In summary, our ARPES measurements and first-principles calculations clearly demonstrated that α-Sb hosts unpinned Dirac states in both 1L and 2L cases. The Dirac nodes are protected by the spacetime inversion symmetry in the absence of SOC. SOC of the system, on the other hand, induces energy gaps at the Dirac nodes. Surprisingly, we found that the Dirac bands formed by Sb p_z orbitals remain nearly gapless even in the presence of SOC due to the highly suppressed SOC matrix elements. The 2D Dirac nodes at generic k-points are unpinned and have highly anisotropic dispersions, which are experimentally confirmed in this study for the first time. The unpinned nature enables versatile ways such as lattice strains to control the locations and the dispersion of the Dirac states. It opens the door to inducing interactions between Dirac states by moving unpinned states closer in momentum space. The Dirac states with tunable properties and controllable couplings are useful for transport and optical applications^29,30,31. All of group-Va elements including P, As, Sb and Bi can form phosphorene-like structures^{9,10,13,14,15,16,17,18,19}. The conduction and valence bands of P and As monolayers are far apart in energy (1.2 eV for P and 0.4 eV for As). Consequently, no Dirac states can form near the Fermi level. On the other hand, the conduction and valence bands of Sb and Bi layers overlap in energy and can generate band crossings near the Fermi level. The size of SOC gaps depends on the effective strength of SOC of the system. The strength of atomic spin-orbit coupling is proportional to the fourth power of the atomic number (∝Z ⁴). So, Bi has a much stronger SOC coupling compared to Sb, resulting in larger SOC gaps at the Dirac points of α-Bi^8,12. Therefore, α-Sb atomic layers studied in this work provide an ideal platform, compared with other elements in group-Va, for exploring novel properties of unpinned 2D Dirac fermions.

Methods

Growth of Sb monolayer and bilayer on SnS and SnSe

α-Sb monolayer and bilayer films were grown on the cleaved surface of SnS and SnSe crystals in an MBE-ARPES-STM ultrahigh vacuum (UHV) system. The base pressure was <2 × 10⁻¹⁰ mbar. High-purity Sb was evaporated from a standard Kundsen cell with the flux of 0.3 Å/min. The temperature of the substrate was kept around 105 ~ 130 °C during the growth. The substrate temperature is critical for growing smooth Sb films in the phosphorene structure.

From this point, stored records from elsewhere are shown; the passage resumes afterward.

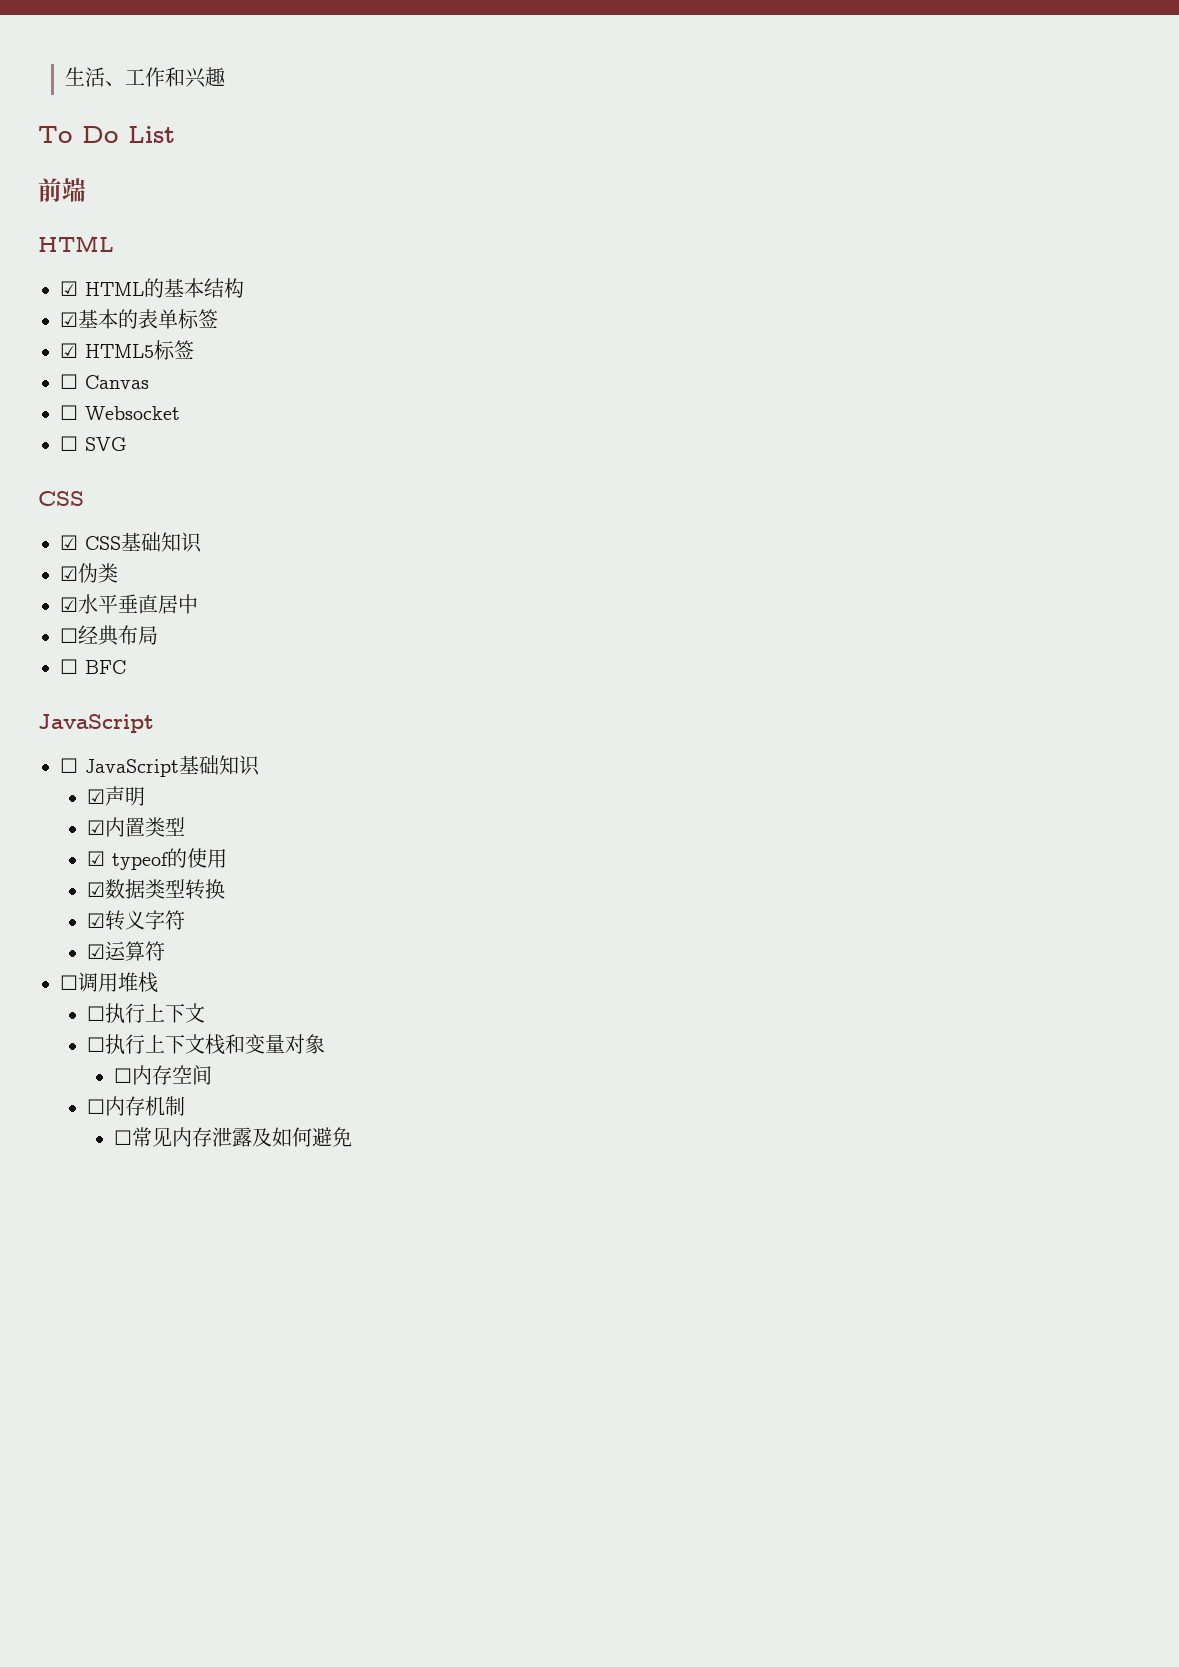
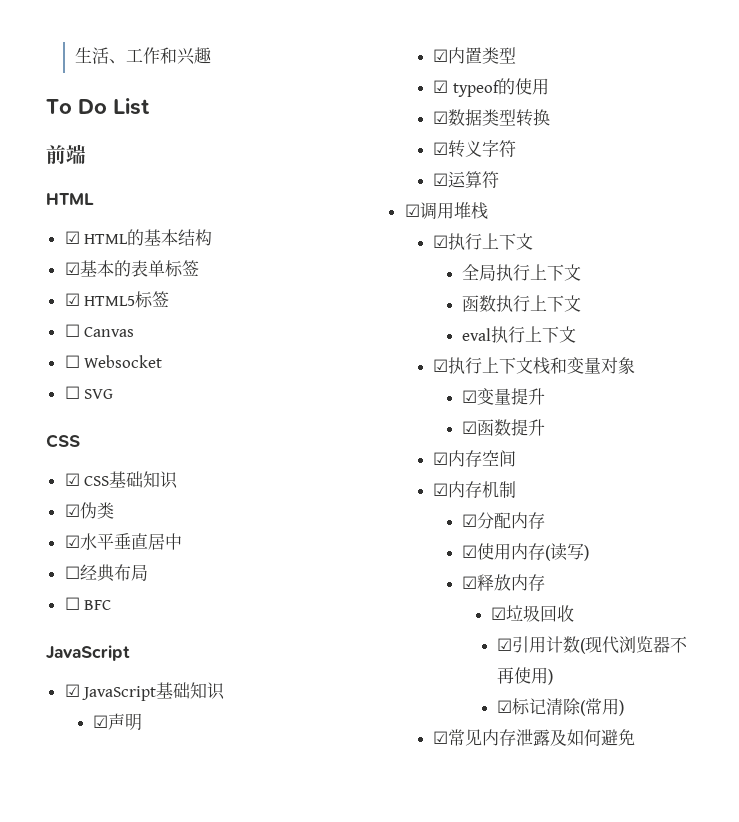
[60,758,78,773] ☐ -> [64,684,80,697] ☑
[60,975,78,990] ☐ -> [404,204,420,217] ☑
[87,1003,206,1024] [87,1037,106,1052] ☐执行上下文 // ☐ -> [433,233,534,250] [462,264,582,281] [462,295,582,312] [462,326,577,343] [433,359,449,372] ☑执行上下文 // 全局执行上下文 // 函数执行上下文 // eval执行上下文 // ☑
[114,1068,133,1083] ☐ -> [462,388,546,405] [462,419,546,436] [433,452,449,465] ☑变量提升 // ☑函数提升 // ☑
[87,1099,106,1114] ☐ -> [433,483,449,496] ☑
[114,1130,133,1145] ☐ -> [462,512,546,529] [462,543,590,561] [462,574,546,591] [490,605,574,622] [496,636,687,654] [496,667,553,685] [496,698,624,716] [433,731,449,744] ☑分配内存 // ☑使用内存(读写) // ☑释放内存 // ☑垃圾回收 // ☑引用计数(现代浏览器不再使用) // ☑标记清除(常用) // ☑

Scanning tunneling microscopy measurement

An in-situ Aarhus-150 STM was used to characterize the surface topography and the lattice parameters of the α-Sb films. The bias voltage and the tunneling current were set to be 1.5 V and 0.01 nA for the surface topography measurement, 5 mV and 0.15 nA for the zoom-in atom-resolved STM measurement.

Angle-resolved photoemission spectroscopy measurement

After growth, the samples were in-situ transferred to the ARPES stage under UHV conditions. ARPES measurements were performed at 100 K using a SPECS PHOIBOS-150 hemisphere analyzer. A SPECS UVS-300 helium lamp(He 1α = 21.2 eV) was used as the light source. The energy resolution is around 25 meV at 100 K.

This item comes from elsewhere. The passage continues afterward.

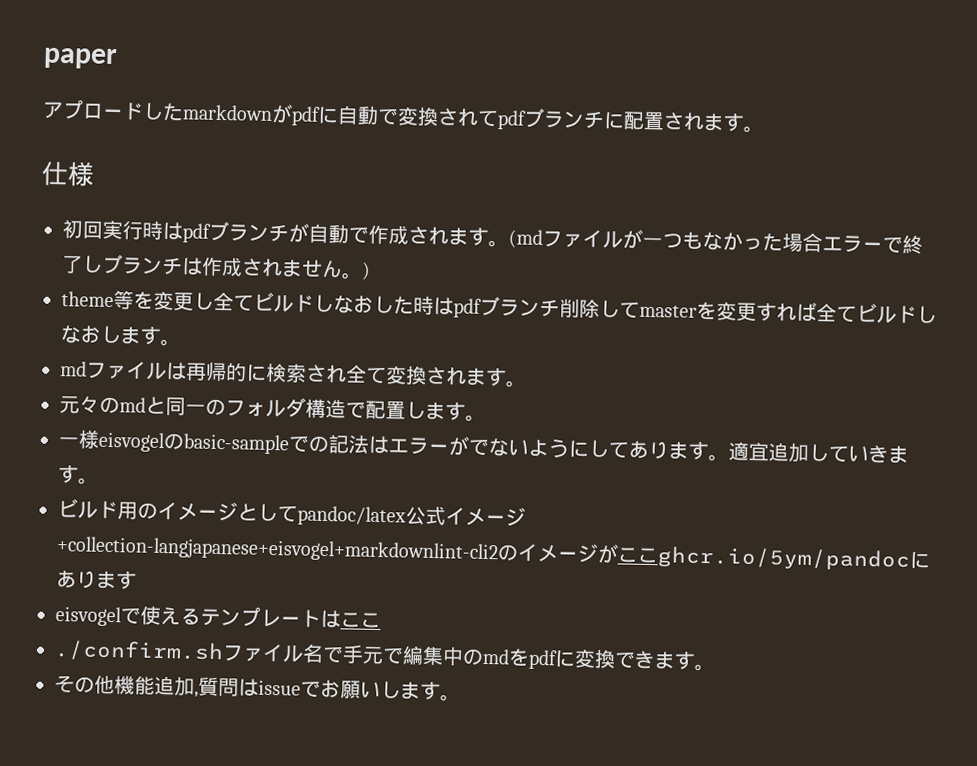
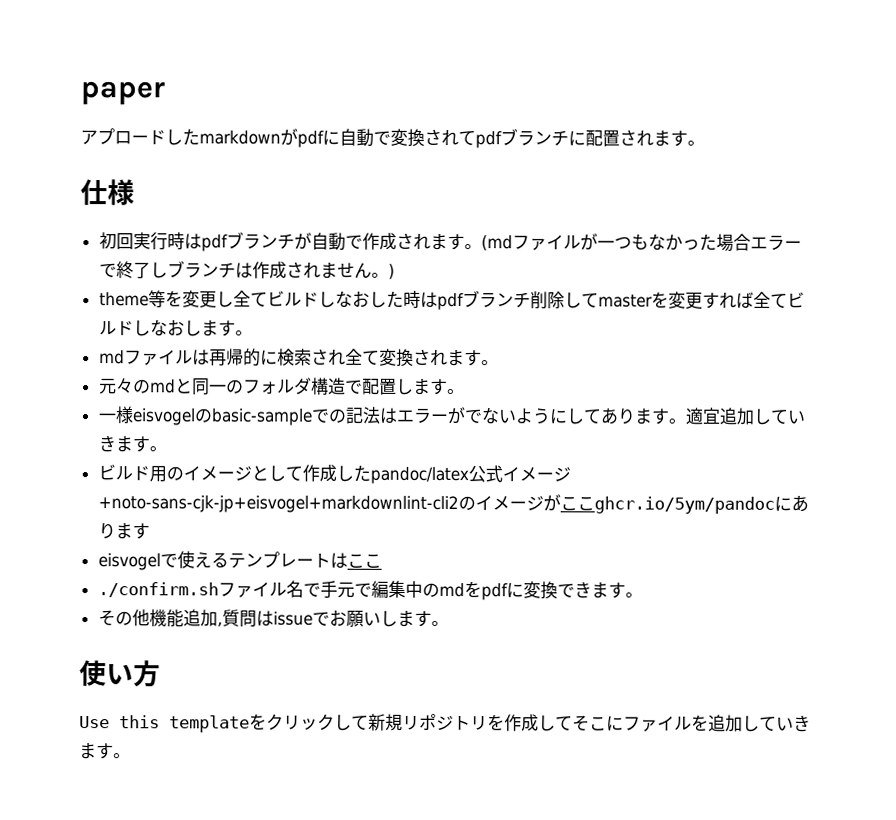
(298, 514) none -> [301,464,371,482] 作成した
[56,536,499,564] +collection-langjapanese+eisvogel+markdownlint-cli2 -> [97,495,459,514] +noto-sans-cjk-jp+eisvogel+markdownlint-cli2
(461, 698) none -> [79,660,161,688] [79,713,811,733] [79,743,131,760] // 使い方 // Use this templateをクリックして新規リポジトリを作成してそこにファイルを追加していきます。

First-principles calculation

First-principles calculations with Density Function Theory (DFT) were performed by using the Vienna ab Initio Simulation Package (VASP) package³² The Perdew-Burke-Ernzerhof (PBE)³³ as the exchange-correlation functional was used, and the calculations were performed with plane-wave cut-off energy of 400 eV on the 11 × 11 × 1 Monkhorst Pack k-point mesh. The supercell includes monolayer or bilayer α-Sb, and a vacuum layer of thickness about 20 Å, in order to avoid interactions between the neighboring films. The atomic positions were optimized by the conjugate gradient method.